Last night's camp was eerily silent. The sort of blanketing silent that heightens awareness and has you listening intently for anything. I actually find such total silence a bit disconcerting after dark and confess I spent a little while pre-sleep slightly on edge. None of it seemed to bother Emma-the-Comatose; who, of course, always sleeps terribly.
The trail cam picked up one small mammal on two occasions and its form and movements were unfamiliar. We're going to have to look at this one on a better quality monitor on our return.
The morning produced some good birdlife and at one point a mixed foraging tit flock passed through that included, coal, blue, crested, and willow tits; plus firecrest. A harbinger of autumn, for sure.
The forest tracks around the area lent themselves well to a run and so - once again session-shamed by Emma - I pulled on my runners and had a wheeze about for half an hour whilst thinking constantly of a massive chocolate-based reward.
To the drive. Well, it was supposed to be a short one today and it sort of was in one way, but not in another. The whole thing was only about 120 kilometres and was predicted by OsmAnd to take about two and a half hours. The app is set to reflect our normal truck-achievable mixed-roads average speeds and normally works out pretty accurately.
Not today. The terrain was very tricky indeed and compounded by a couple of road closures (this is Czechia, after all).
One of the road closures saw us diverted (by me and OsmAnd, not officially) via a series of 'roads' (some unsealed) that were amongst the narrowest, twistyest and steepest that the truck has ever seen. In places there were also heinously tight hairpins and precipitous dropoffs. Progress was pedestrian; maybe even sub-pedestrian at times.
At one point we hit a real pinch. We came upon a narrow bridge over a railway that was situated right on a tight right-hand bend. Because of the bend, I couldn't square the truck up before creeping onto the bridge so found myself entering it's narrow confines whilst being forced to turn quite sharply right. This, naturally, meant cut-in issues amidships.
The first attempt didn't work out. There was no way the truck would go without either bashing the bridge with the front left bumper or rear right wheel (or both). I backed off, realigned using the very last centimetres of available space and went again. Emma hung out of the passenger window watching the front bumper, whilst I threaded the thing forwards making micro-adjustments to steering as I went. It just went. We had maybe 15-20mm at each extremity to play with (pic). It wasn't our truck-squeeze PB, but it wasn't far off.

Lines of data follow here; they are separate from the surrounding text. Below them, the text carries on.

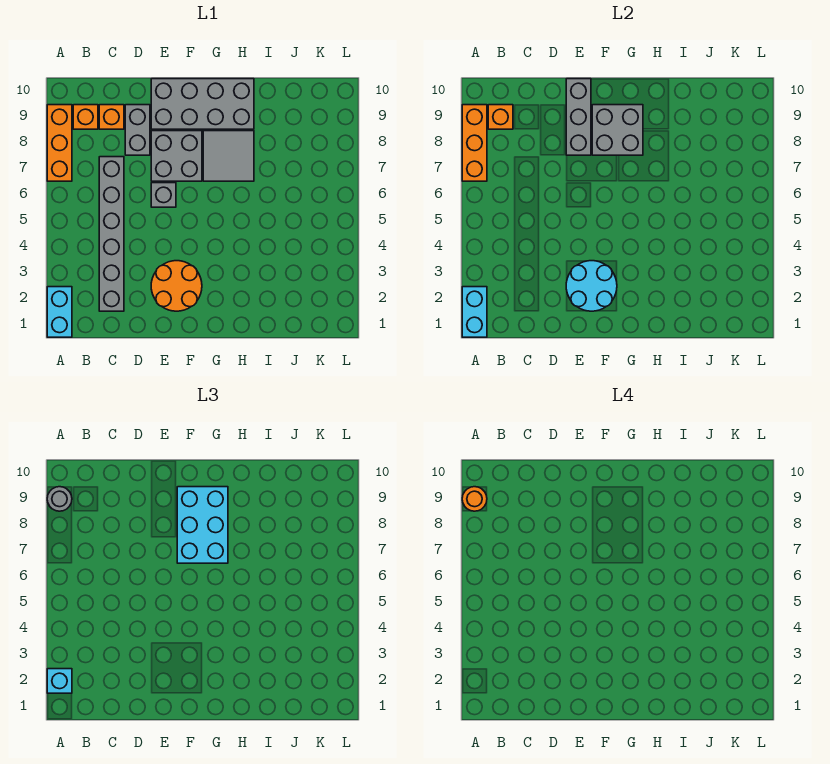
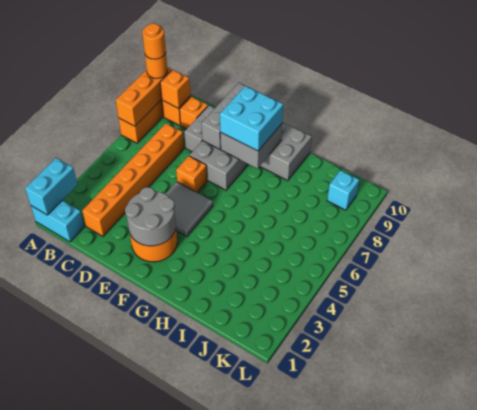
cyan 1x2 brick [47,287,72,337] -> cyan 1x2 brick turned to [31,200,84,242]
cyan 1x1 brick [47,669,72,693] -> cyan 1x1 brick moved to [327,170,359,210]
grey 1x1 round brick [47,487,72,511] -> orange 1x1 round brick [145,53,168,78]
grey 1x6 brick [99,157,124,311] -> orange 1x6 brick [82,123,184,236]
cyan 2x2 round brick [566,261,617,311] -> grey 2x2 round brick [125,187,176,246]
grey 1x1 brick [151,183,176,207] -> orange 1x1 brick [176,156,207,193]
cyan 2x3 brick [177,487,228,563] -> cyan 2x2 brick [220,86,283,151]
grey 2x2 tile [203,131,254,181] -> grey 2x2 tile moved to [166,182,213,236]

The two and a half hour drive turned out to be about five and a half. On the upside, the scenery all day has been absolutely gorgeous. The heavily wooded uplands of Czechia sprinkled with sparkling rivers, twee villages and archetypal pre-intensive agricultural scenes has been a (sometimes nervous and sweaty) joy.
Tonight's stopover spot was another intuition-from-map-features job and it's so far proved a good one. It's supported a lumpy but enjoyable ride out for Emma on the bike, and a come-down watching dragonflies, eating Pringles* and drinking alcohol for me.
Tomorrow, all three of us could do with seeing some flat, straight, smooth roads.
Post composed at 22:15 on Wednesday 20th August from our intended overnighting spot N 50.83861°, E 14.88936° / http://maps.google.com/maps?q=loc:50.83861%2C14.88936
*Not real ones, Aldi copies. Arrivistes, we are not.